-- SUPPLIED RECORDS follows --
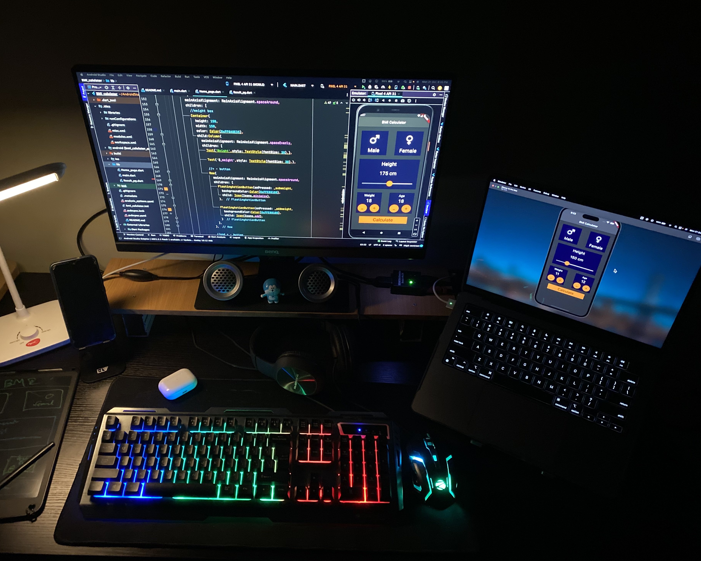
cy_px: 282
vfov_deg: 51.5
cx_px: 317
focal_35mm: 28
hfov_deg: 62.1
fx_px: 581
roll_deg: -1.9
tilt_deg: -38.7
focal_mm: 4.25
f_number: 1.8
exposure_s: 1/27
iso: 1000
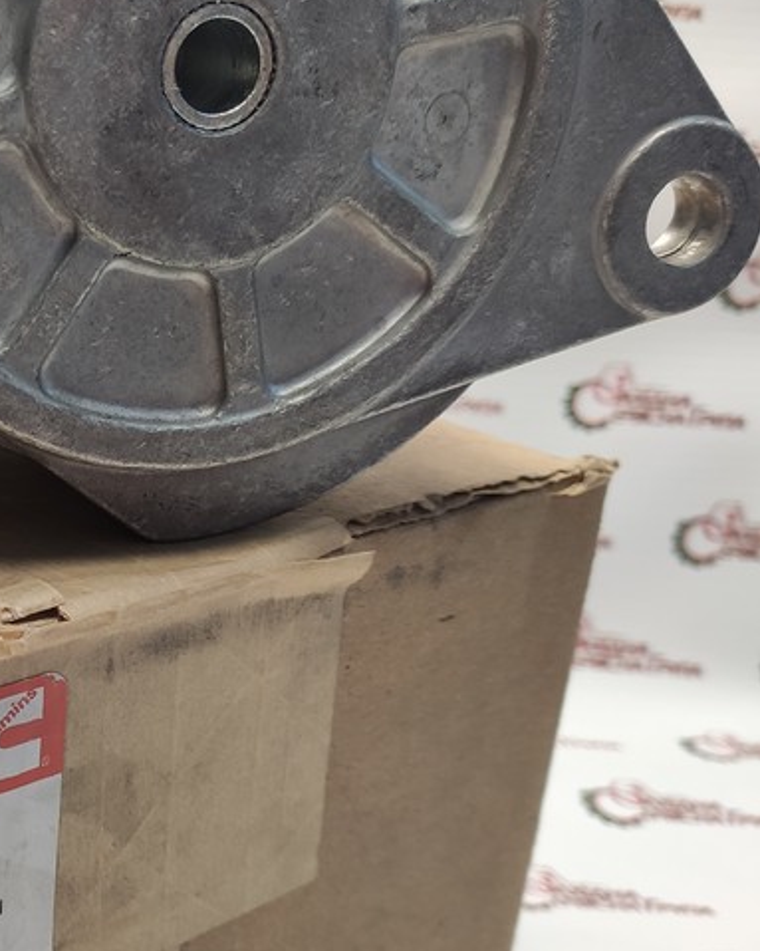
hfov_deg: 26.3
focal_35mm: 53
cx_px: -87
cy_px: 526
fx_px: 1491
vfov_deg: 35.3
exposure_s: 1/100
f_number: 1.75
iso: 205
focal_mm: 4.77
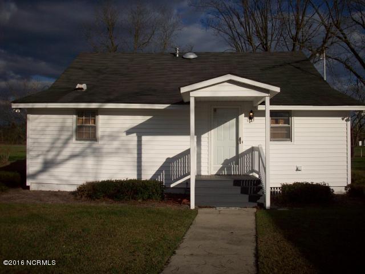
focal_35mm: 37
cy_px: 137
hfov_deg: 50.1
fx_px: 390
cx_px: 182
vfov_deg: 38.7
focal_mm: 6.2
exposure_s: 1/1050
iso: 80
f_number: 5.6
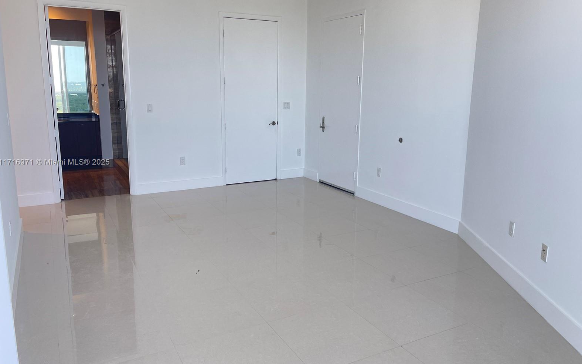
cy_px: 163
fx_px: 444
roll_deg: -0.9
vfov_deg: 44.5
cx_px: 287
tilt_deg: -10.9
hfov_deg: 66.5
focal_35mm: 28
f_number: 1.6
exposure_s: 1/121
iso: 80
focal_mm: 5.1
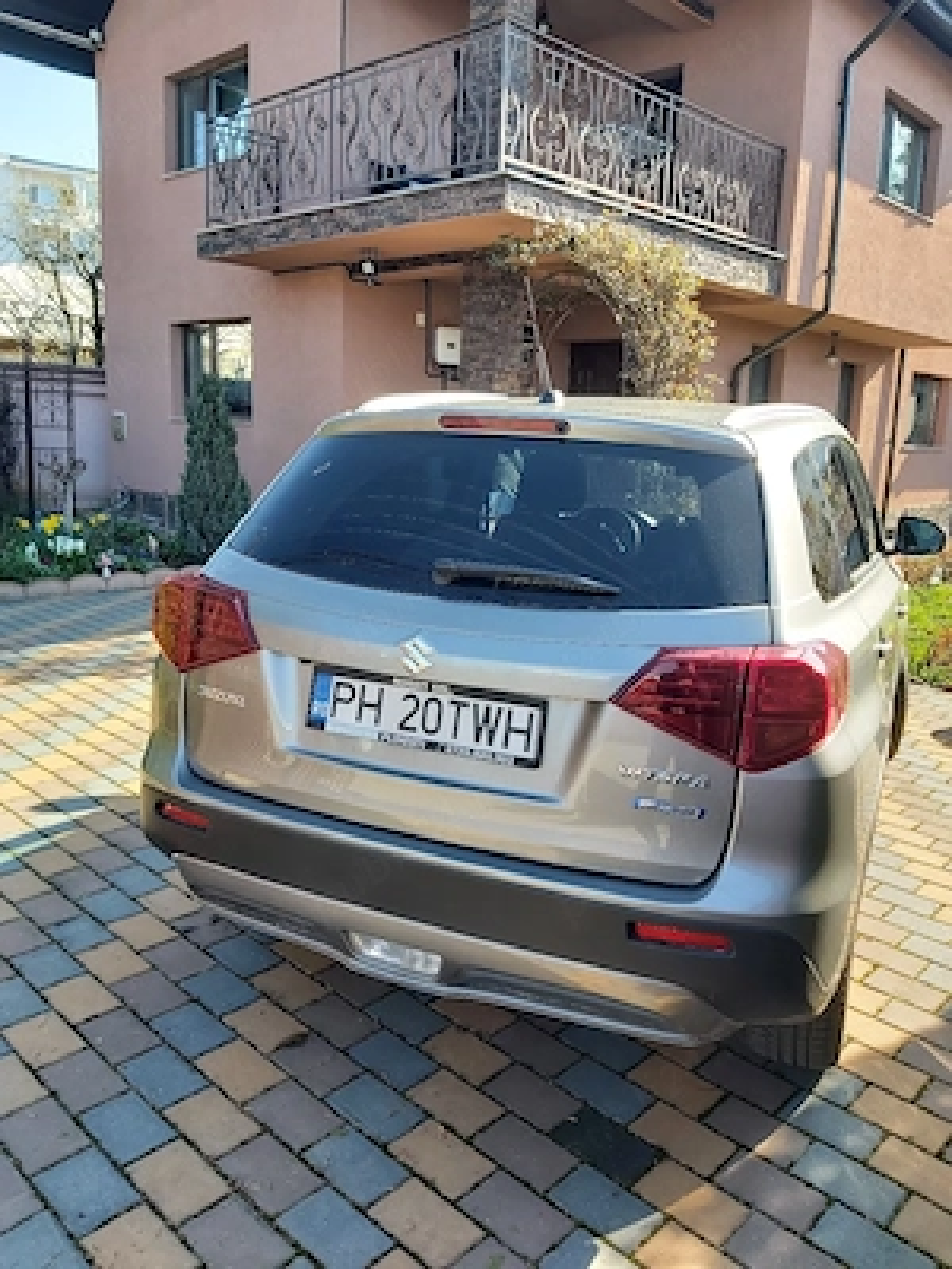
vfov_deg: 67.3
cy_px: 634
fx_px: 953
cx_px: 476
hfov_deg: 53.1
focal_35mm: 26
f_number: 1.7
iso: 64
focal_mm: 3.92
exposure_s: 1/286
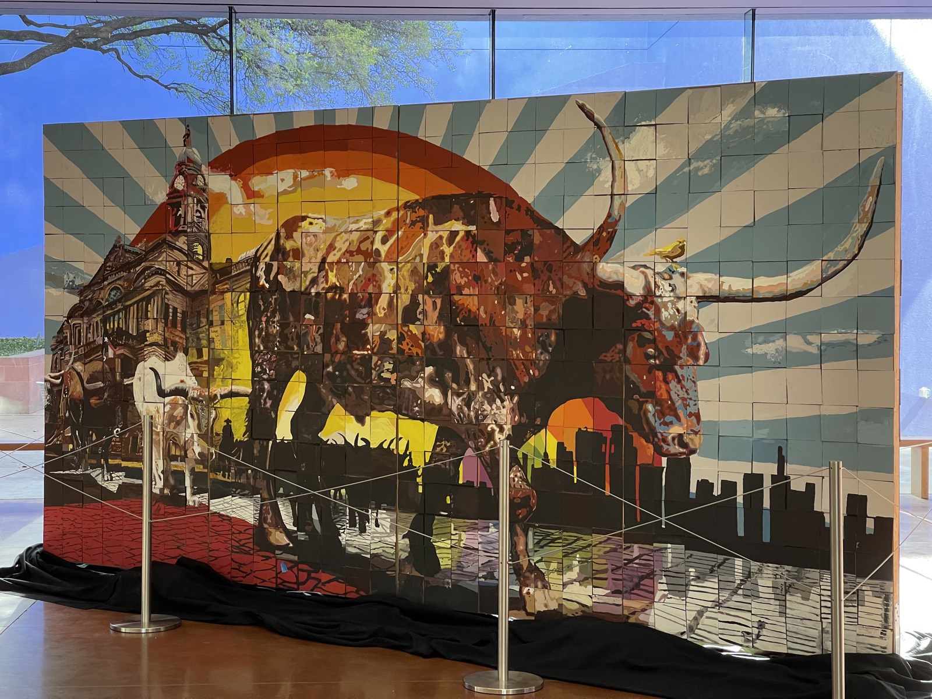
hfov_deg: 30.3
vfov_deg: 22.9
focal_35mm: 64
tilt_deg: -2.8
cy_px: 350
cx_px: 466
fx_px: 1723
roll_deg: -0.3
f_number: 2.2
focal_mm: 7.5
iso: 160
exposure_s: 1/60
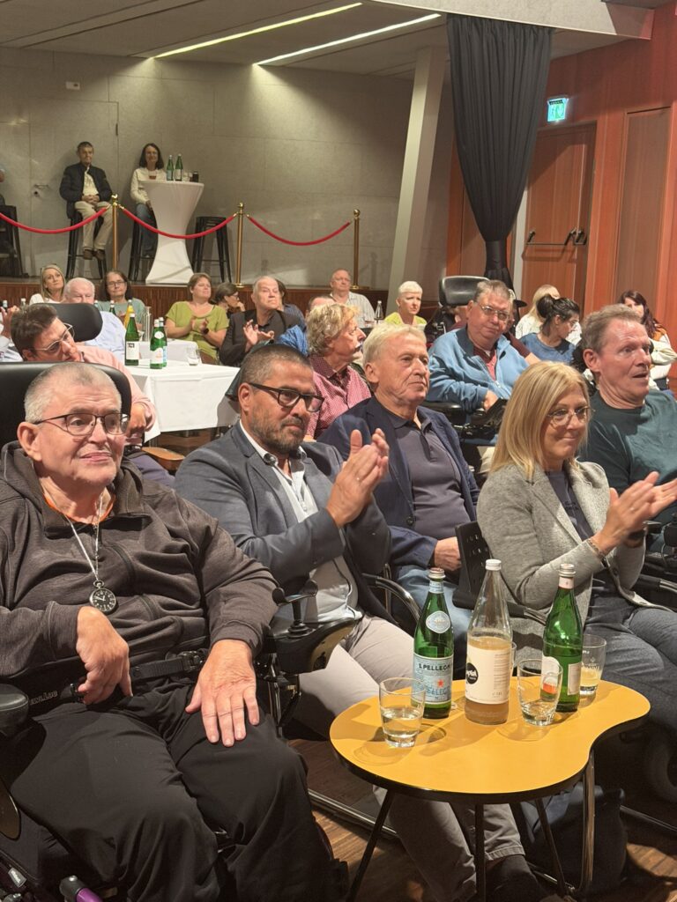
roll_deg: -2.9
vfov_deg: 39.7
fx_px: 1252
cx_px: 338
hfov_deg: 30.3
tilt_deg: -9.1
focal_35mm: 48
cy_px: 451
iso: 500
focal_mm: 6.76
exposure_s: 1/25
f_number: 1.78
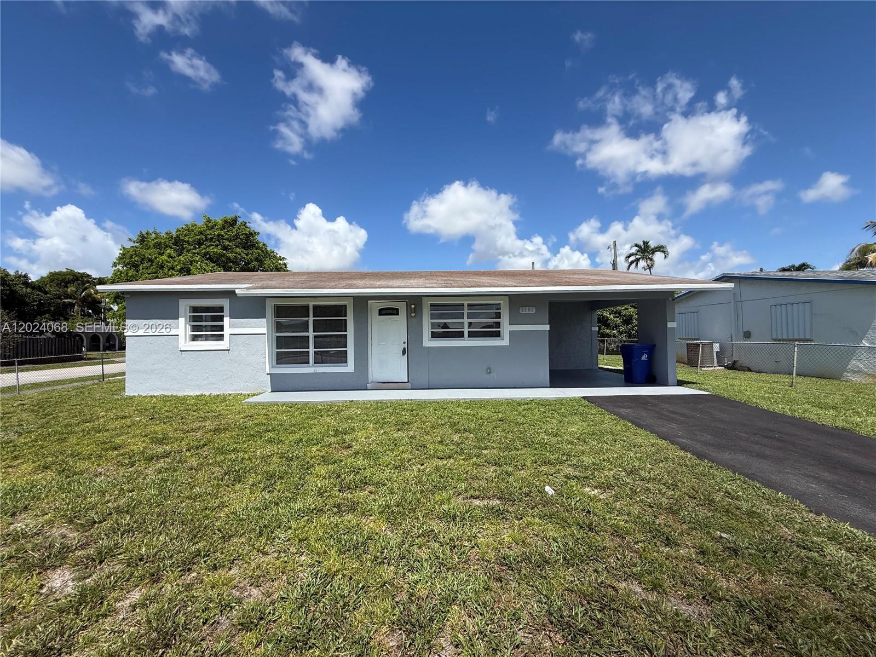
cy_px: 328
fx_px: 354
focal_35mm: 14
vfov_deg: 85.7
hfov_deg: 102.1
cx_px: 438
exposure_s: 1/2717
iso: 50
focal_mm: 2.22
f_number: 2.2
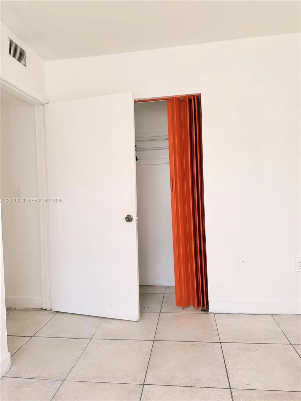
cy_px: 200
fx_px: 278
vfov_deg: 71.6
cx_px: 150
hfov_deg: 56.8
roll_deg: +2.5
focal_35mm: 24
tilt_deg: -0.6
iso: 64
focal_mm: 6.76
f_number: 1.78
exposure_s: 1/164
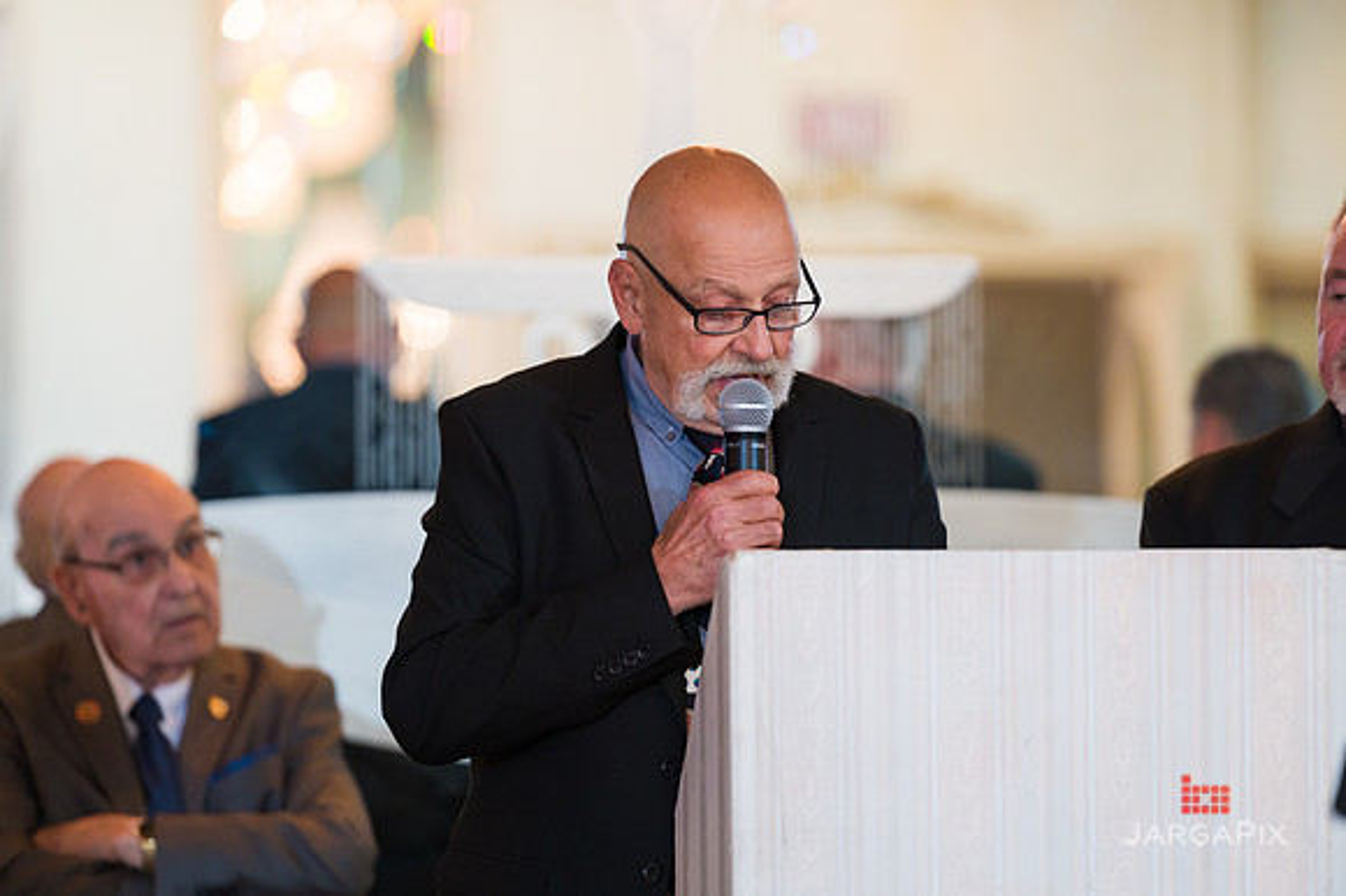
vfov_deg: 6.7
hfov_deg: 10.0
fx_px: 7682
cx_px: 674
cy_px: 448
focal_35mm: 206
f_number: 3.2
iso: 1250
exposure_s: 1/200
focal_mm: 200
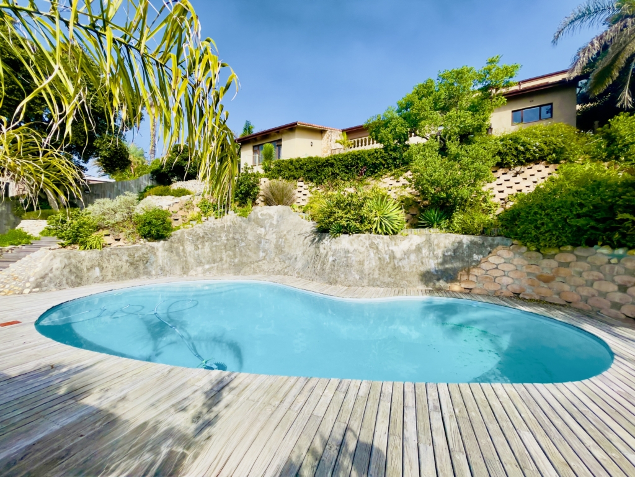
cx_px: 318
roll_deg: -0.7
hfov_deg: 106.2
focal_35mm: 13
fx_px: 238
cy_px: 238
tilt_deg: -0.1
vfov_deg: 89.9
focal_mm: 1.54
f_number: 2.4
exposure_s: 1/1043
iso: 25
-- SUPPLIED RECORDS concluded --
§ WHAT YOU NEED TO DO:
Look above for the line containing "fx_px: 1723" and the line containing "focal_35mm: 14", then reproduce both and everything between them exactly, pictures omitted.

§ RESULT:
fx_px: 1723
roll_deg: -0.3
f_number: 2.2
focal_mm: 7.5
iso: 160
exposure_s: 1/60
roll_deg: -2.9
vfov_deg: 39.7
fx_px: 1252
cx_px: 338
hfov_deg: 30.3
tilt_deg: -9.1
focal_35mm: 48
cy_px: 451
iso: 500
focal_mm: 6.76
exposure_s: 1/25
f_number: 1.78
cy_px: 328
fx_px: 354
focal_35mm: 14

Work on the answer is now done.